WORK INSTRUCTIONS: Lines where the string "testing" appears are to be copied from the entries below.

/---

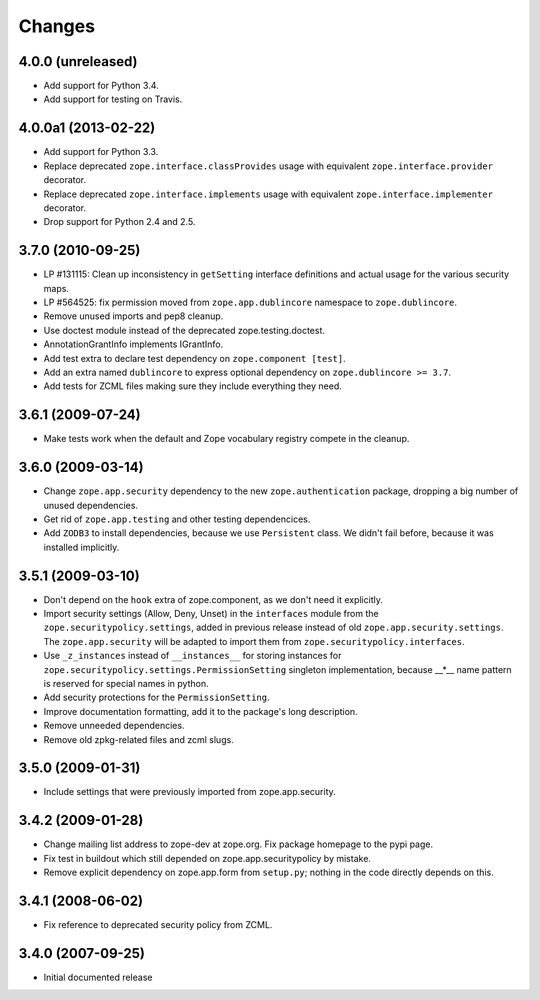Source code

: Changes
=======

4.0.0 (unreleased)
------------------

- Add support for Python 3.4.

- Add support for testing on Travis.


4.0.0a1 (2013-02-22)
--------------------

- Add support for Python 3.3.

- Replace deprecated ``zope.interface.classProvides`` usage with equivalent
  ``zope.interface.provider`` decorator.

- Replace deprecated ``zope.interface.implements`` usage with equivalent
  ``zope.interface.implementer`` decorator.

- Drop support for Python 2.4 and 2.5.


3.7.0 (2010-09-25)
------------------

- LP #131115: Clean up inconsistency in ``getSetting`` interface definitions
  and actual usage for the various security maps.

- LP #564525:  fix permission moved from ``zope.app.dublincore`` namespace
  to ``zope.dublincore``.

- Remove unused imports and pep8 cleanup.

- Use doctest module instead of the deprecated zope.testing.doctest.

- AnnotationGrantInfo implements IGrantInfo.

- Add test extra to declare test dependency on ``zope.component [test]``.

- Add an extra named ``dublincore`` to express optional dependency on
  ``zope.dublincore >= 3.7``.

- Add tests for ZCML files making sure they include everything they need.


3.6.1 (2009-07-24)
------------------

- Make tests work when the default and Zope vocabulary registry compete in the
  cleanup.

3.6.0 (2009-03-14)
------------------

- Change ``zope.app.security`` dependency to the new ``zope.authentication``
  package, dropping a big number of unused dependencies.

- Get rid of ``zope.app.testing`` and other testing dependencices.

- Add ``ZODB3`` to install dependencies, because we use ``Persistent``
  class. We didn't fail before, because it was installed implicitly.

3.5.1 (2009-03-10)
------------------

- Don't depend on the ``hook`` extra of zope.component, as we don't need
  it explicitly.

- Import security settings (Allow, Deny, Unset) in the ``interfaces``
  module from the ``zope.securitypolicy.settings``, added in previous
  release instead of old ``zope.app.security.settings``.
  The ``zope.app.security`` will be adapted to import them from
  ``zope.securitypolicy.interfaces``.

- Use ``_z_instances`` instead of ``__instances__`` for storing instances
  for ``zope.securitypolicy.settings.PermissionSetting`` singleton
  implementation, because __*__ name pattern is reserved for special
  names in python.

- Add security protections for the ``PermissionSetting``.

- Improve documentation formatting, add it to the package's long
  description.

- Remove unneeded dependencies.

- Remove old zpkg-related files and zcml slugs.

3.5.0 (2009-01-31)
------------------

- Include settings that were previously imported from zope.app.security.

3.4.2 (2009-01-28)
------------------

- Change mailing list address to zope-dev at zope.org. Fix package
  homepage to the pypi page.

- Fix test in buildout which still depended on zope.app.securitypolicy
  by mistake.

- Remove explicit dependency on zope.app.form from ``setup.py``; nothing
  in the code directly depends on this.

3.4.1 (2008-06-02)
------------------

- Fix reference to deprecated security policy from ZCML.

3.4.0 (2007-09-25)
------------------

- Initial documented release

\---

RESULT:
- Add support for testing on Travis.
- Use doctest module instead of the deprecated zope.testing.doctest.
- Get rid of ``zope.app.testing`` and other testing dependencices.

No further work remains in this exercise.